Passage:
________________________

Friday, January 18, 2008

CELEBRAR EN TIERRA DE SOMBRAS!

Conjectures of a Pensive Bystander on the Sinulog Celebrations

I write from Cebu, now caught in the frenzy of Sinulog fever! Preparations are under way for the greatest event of the year at the center of the nation-wide celebrations and fanfare associated with the Feast of the Santo Nino, the Holy Child Jesus.

Last New Year’s eve, there may have been fewer firecrackers (the explosions and colors bursting up in the skies lasted a mere 15 minutes, at the most, in most places), and thus, fewer wounded revelers, fewer fireworks, and fewer noise and mirth-making, but you can’t take it away from the Filipino to celebrate all the same. With or without explosions and fireworks galore, the Filipino can – and does – celebrate with more than just panache and passionate dedication.

________________________

Provided material:
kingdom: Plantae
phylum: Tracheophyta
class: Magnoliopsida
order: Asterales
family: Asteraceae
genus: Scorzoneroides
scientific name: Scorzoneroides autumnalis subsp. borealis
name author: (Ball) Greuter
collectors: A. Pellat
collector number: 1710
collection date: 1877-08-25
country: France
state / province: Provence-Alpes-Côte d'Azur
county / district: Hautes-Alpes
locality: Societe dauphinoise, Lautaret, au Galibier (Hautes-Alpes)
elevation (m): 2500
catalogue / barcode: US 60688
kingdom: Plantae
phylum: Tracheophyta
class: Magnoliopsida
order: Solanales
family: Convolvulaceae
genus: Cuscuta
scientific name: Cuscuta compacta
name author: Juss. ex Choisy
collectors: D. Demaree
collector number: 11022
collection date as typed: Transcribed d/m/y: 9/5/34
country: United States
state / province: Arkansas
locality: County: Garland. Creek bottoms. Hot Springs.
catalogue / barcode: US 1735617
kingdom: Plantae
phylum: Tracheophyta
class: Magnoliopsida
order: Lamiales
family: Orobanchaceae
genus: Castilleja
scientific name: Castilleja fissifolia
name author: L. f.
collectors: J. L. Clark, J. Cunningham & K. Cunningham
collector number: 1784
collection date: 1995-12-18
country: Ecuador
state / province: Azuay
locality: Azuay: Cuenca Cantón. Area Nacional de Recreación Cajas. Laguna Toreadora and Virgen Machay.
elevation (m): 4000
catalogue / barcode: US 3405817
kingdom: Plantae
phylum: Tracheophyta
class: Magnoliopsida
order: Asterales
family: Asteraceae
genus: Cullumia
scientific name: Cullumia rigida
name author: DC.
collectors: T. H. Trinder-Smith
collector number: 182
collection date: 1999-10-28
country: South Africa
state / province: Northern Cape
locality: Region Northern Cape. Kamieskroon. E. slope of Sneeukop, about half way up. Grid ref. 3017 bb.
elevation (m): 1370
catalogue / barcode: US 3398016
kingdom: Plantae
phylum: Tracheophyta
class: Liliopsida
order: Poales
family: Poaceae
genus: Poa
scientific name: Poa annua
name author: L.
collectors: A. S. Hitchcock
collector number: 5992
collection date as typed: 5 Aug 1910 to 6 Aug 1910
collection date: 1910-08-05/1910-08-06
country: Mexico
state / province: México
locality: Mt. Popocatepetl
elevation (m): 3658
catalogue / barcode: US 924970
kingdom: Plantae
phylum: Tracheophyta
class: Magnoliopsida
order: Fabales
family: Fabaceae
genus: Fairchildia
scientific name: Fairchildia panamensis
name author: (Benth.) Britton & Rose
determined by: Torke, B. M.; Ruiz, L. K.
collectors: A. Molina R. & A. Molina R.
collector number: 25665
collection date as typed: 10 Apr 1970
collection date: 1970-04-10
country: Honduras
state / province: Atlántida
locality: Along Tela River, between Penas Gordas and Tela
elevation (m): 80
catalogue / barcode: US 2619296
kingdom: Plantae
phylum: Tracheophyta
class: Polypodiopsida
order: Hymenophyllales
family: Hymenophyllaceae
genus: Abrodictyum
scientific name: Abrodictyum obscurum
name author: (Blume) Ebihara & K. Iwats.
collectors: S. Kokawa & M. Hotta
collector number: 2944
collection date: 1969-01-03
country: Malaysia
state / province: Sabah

________________________

Exercise tasks:
A - Copy the Sinulog post word for word, from "Conjectures of a" to "Holy Child Jesus.".
B - Carry on writing the Sinulog post from its last sentence.
The data has nothing to do with the Sinulog post.

Solved problems:
A -
Conjectures of a Pensive Bystander on the Sinulog Celebrations

I write from Cebu, now caught in the frenzy of Sinulog fever! Preparations are under way for the greatest event of the year at the center of the nation-wide celebrations and fanfare associated with the Feast of the Santo Nino, the Holy Child Jesus.

B -
Just look at the heavy turn-out of so-called “devotees” to the Senor Nazareno, the Black Nazarene of Quiapo, January 9 last! Organizers and kibitzers alike were right in predicting a more than normal outpouring of people. A whopping 3 million people were expected! They were wrong by only a few hundred thousands. A total of 2.6 million came to join the festivities, leaving behind a total of 14 truckloads of trash the morning after. Funny, but the devotees go by the appellation as people with “panata” – a Tagalog word that means a vow, a promise, a pledge to the Black Nazarene, to passionately and personally be there during the most-awaited procession en masse, en grande, en tout cas, une merveille touristique! Vraiment! Sans doute! Not exactly sans souci, and neither an activity done with a lot of sang froid! No … there is a lot of passion put into it, a lot of emotions ran thick in the hearts and veins of all those whose dream in life is to go there and touch that blessed rope that gave them instant connection to the Nazarene. No … this time, I don’t agree with Miguel de Unamuno, who once wrote, that “if a man says he loves God, yet has no red blood of passion flowing through his veins, he only loves the God-idea, not God himself.”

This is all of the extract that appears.